On 15 March 2013, Fr. Jalics made a public statement on the occasion of the election of his former superior, who as Pope had taken the same name (Ferenc is Hungarian for Francis), describing how they met up again years later and had concelebrated Mass together: "Ich bin mit den Geschehnissen versöhnt und betrachte sie meinerseits als abgeschlossen." ("I have been reconciled to the events and from my side consider them closed.") Fr. Jalics wished God's providential blessing on the Pope: "Ich wünsche Papst Franziskus Gottes reichen Segen für sein Amt." (signed) P. Franz Jalics SJ, 15. März 2013 ("I hope God will bless Pope Francis abundantly in his duties") Fr. Jalics subsequently elaborated on his experiences, in particular how a female lay catechist was culpable for their denunciations, "Wie ich in meiner früheren Erklärung deutlich gemacht habe, sind wir wegen einer Katechetin verhaftet worden, die zuerst mit uns zusammenarbeitete und später in die Guerilla eintrat [aufgrund eines Übersetzungsfehlers wurde sie in der vorigen Erklärung als Mann bezeichnet]." ("As I made perfectly clear in my prior statement, we were arrested because of a female catechist, who had at first collaborated with us and then later joined the guerillas [whose identity, owing to a translation error, was characterized as male in the earlier statement].") The second public statement was issued a week later, on 20 March 2013, also through the Jesuits' German Province.

==In fiction==
The 2019 film The Two Popes shows different aspects of the life of Jorge Bergoglio, with Lisandro Fiks playing Jalics. Jalics is shown extensively throughout pivotal moments of Bergoglio's spiritual life, from the moment Bergoglio joins the seminary, to a later scene where Bergoglio tries to make the Jesuits, Jalics among them, stop their work with the poor. The film implies that, though Bergoglio did not denounce him directly, he removed the protection of the Church from Jalics' mission, indirectly leading to Jalics' arrest, imprisonment and torture.

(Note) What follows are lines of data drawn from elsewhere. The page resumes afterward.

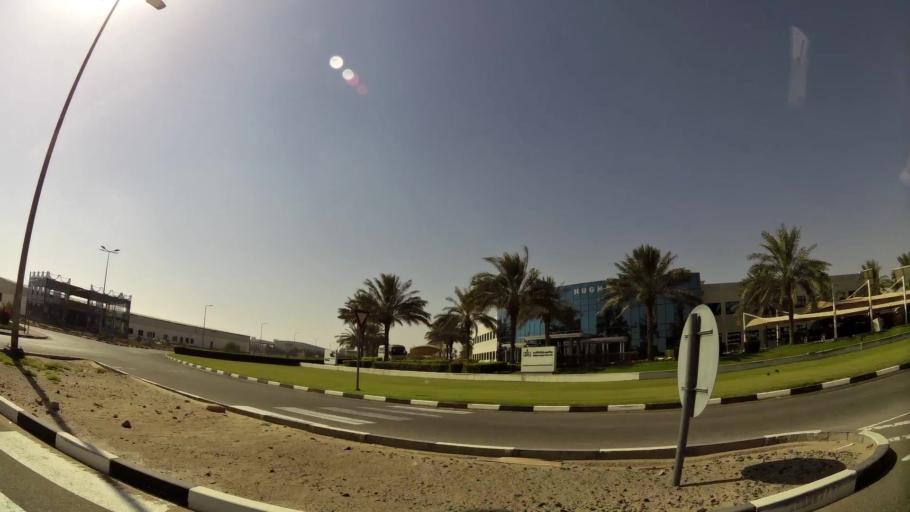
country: AE
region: Dubai
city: Dubai
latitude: 24.9390
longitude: 55.0568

Near the end, a scene of reconciliation between Bergoglio and Jalics is shown.

== Publications ==

=== In English ===
- Contemplative Retreat. An introduction to the contemplative way to life and to the Jesus prayer (translated by Lucia Wiedenhöver), Longwood: Xulon Press, 2003, ISBN 1-594671-56-7.
- Called to Share in His Life: Introduction to a Contemplative Way of Life and the Jesus Prayer (a Retreat), Mumbai: St Pauls, 2010, ISBN 81-7109-398-1
- The Contemplative Way. Quietly savoring God's presence (translated by Matthias Altrichter), New York: Paulist Press, 2011, ISBN 978-0-809-14722-9.

=== In German ===
- Lernen wir beten: Eine Anleitung, mit Gott ins Gespräch zu kommen, München: Pfeiffer, 1981 ISBN 978-3-7904-0353-4.
- Kontemplative Exerzitien, Würzburg: Echter, 1994, ISBN 978-3-429-01576-3.
- Der kontemplative Weg, Würzburg: Echter, 2006, ISBN 978-3-429-02767-4.
- Miteinander im Glauben wachsen: Anleitung zum geistlichen Begleitgespräch. Aus dem Spanischen von Isabella Jalics, Würzburg: Echter, 2008, ISBN 978-3-429-02988-3.
- Die geistliche Begleitung im Evangelium, Würzburg: Echter, 2012, ISBN 978-3-429-03482-5.

=== In Spanish ===
- Aprendiendo a Orar, San Pablo 1984, ISBN 9788428510097.
- Ejercicios de contemplación. Introducción a la vida contemplativa y a la invocación de Jesús, Ediciones Sígueme 1998, ISBN 9788430113309.
- Cambios en la fe, San Pablo 2007, ISBN 9789508613134.
- El camino de la contemplación, Paulinas 2010, ISBN 9500915766.
- Jesús, maestro de meditación: el acompañamiento espiritual en el evangelio, PPC 2015, ISBN 9788428827935.
- La fase contemplativa de los Ejercicios ignacianos, Cristianisme i Justícia (Fundació Lluís Espinal) 2018, ISBN 978-8497304108.